Baronin Valerie, so wohltätig und fromm sie war, erhob keinen Anspruch auf Heiligkeit. Sie bemühte sich nur, das Los der Bauernfrauen zu verbessern, sie zu erziehen, ohne es jedoch wie jene adlige Dame aus der Umgegend von Tatra-Füred zu machen, die ihre Bäuerinnen windelweich schlug, um ihnen Geschmack an der Reinlichkeit beizubringen. Trotzdem muß das System gut gewesen sein, da die Frauen dieser Gegend heute noch als Muster von Sauberkeit berühmt sind.
Frau von Torna besuchte die Bauernhäuser, gab den saubersten Hausfrauen Prämien und Belohnungen. Ihr Grundsatz war, daß man mit dem Volk verkehren, sein Leben kennen, es liebhaben müsse. Sie sagte, Geld wirke weit weniger als Beispiel und Zuspruch. Sie suchte auch den Frauen Fertigkeit im Sticken beizubringen, die Männer in der Weberei und Töpferei zu unterrichten, hütete sich aber wohl, das diesen an den Orient grenzenden Völkerstämmen von Natur innewohnende geniale Farbengefühl zu zerstören.
Und da sie seit langen Jahren darüber bekümmert war, daß bei den endlos ausgesponnenen Erntefestlichkeiten die guten Sitten meist mit Füßen getreten wurden, hatte sie eines Tages von einer Reise ins Posensche einen geistlichen Frauenorden mitgebracht, der sich ganz besonders auf landwirtschaftliche Arbeiten verstand und unter dem Namen der »Schutzengel« die harte Arbeit der Bauern teilte. Eine einzige weiße Haube in einer Gruppe Mähder oder Erntemädchen verbreitete wie durch Zauberkraft dort eine Atmosphäre der Reinheit und der guten Sitten.

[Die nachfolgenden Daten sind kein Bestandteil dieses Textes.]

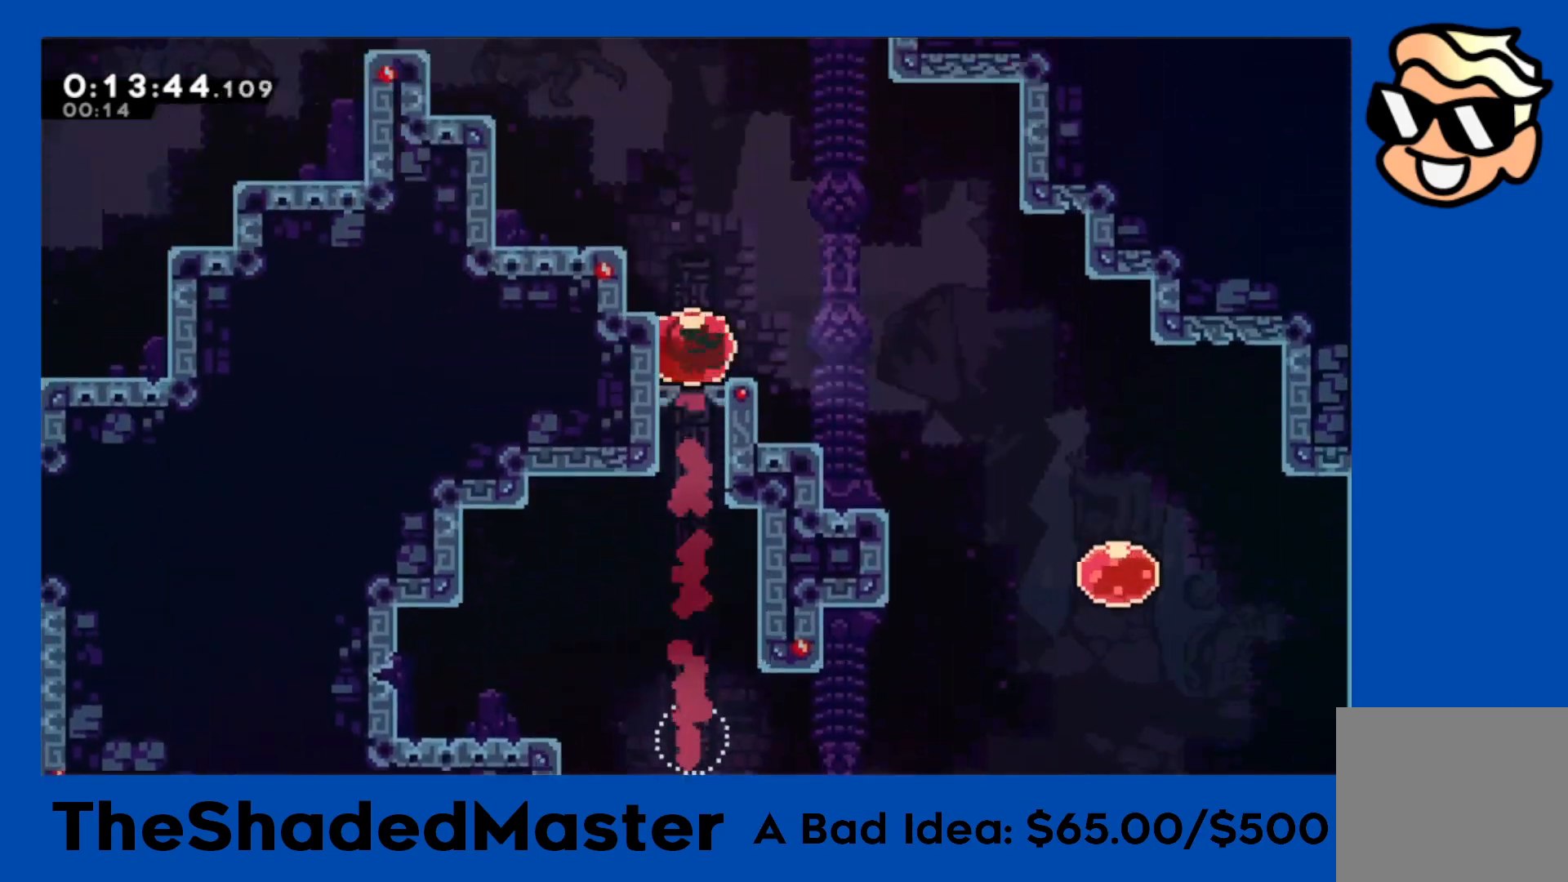
{"buttons": ["R1"], "left_stick": "center", "events": [[33, "R1", "up"], [133, "DPAD_UP", "up"], [233, "R1", "down"]]}
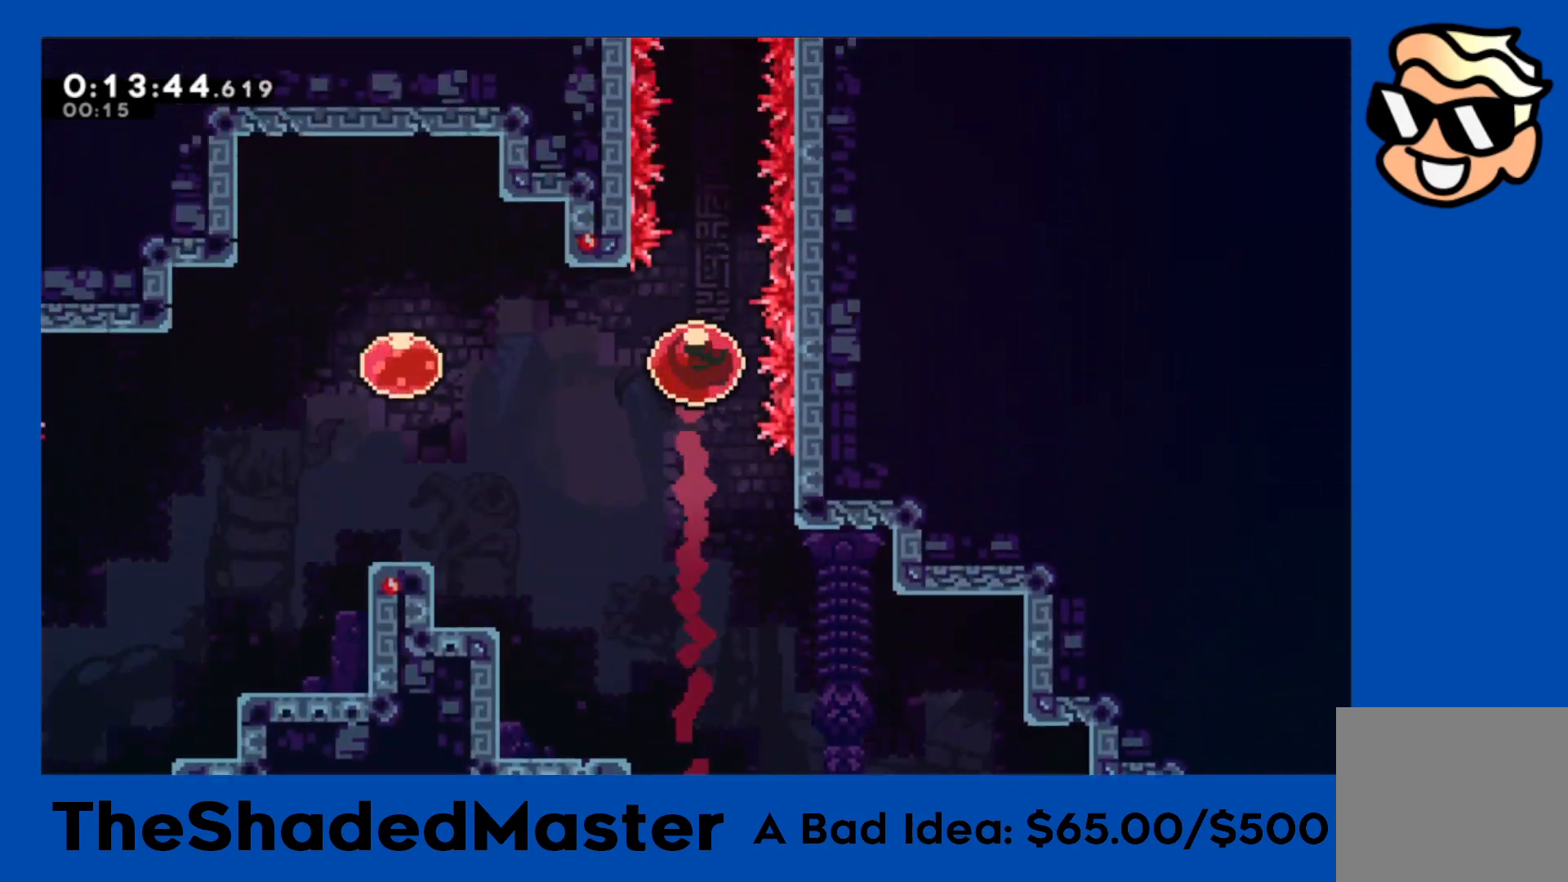
{"buttons": ["R1"], "left_stick": "center", "events": []}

Baron Torna begnügte sich damit, im vollen Sinne des Wortes Weltmann zu sein. Er hielt gern offenen Tisch, und wenn seine Frau nur bei den zahlreichen Empfängen und ausgiebigen Jagddiners, die er arrangierte, die Wirtin machte, legte er ihren philanthropischen Bestrebungen kein Hindernis in den Weg.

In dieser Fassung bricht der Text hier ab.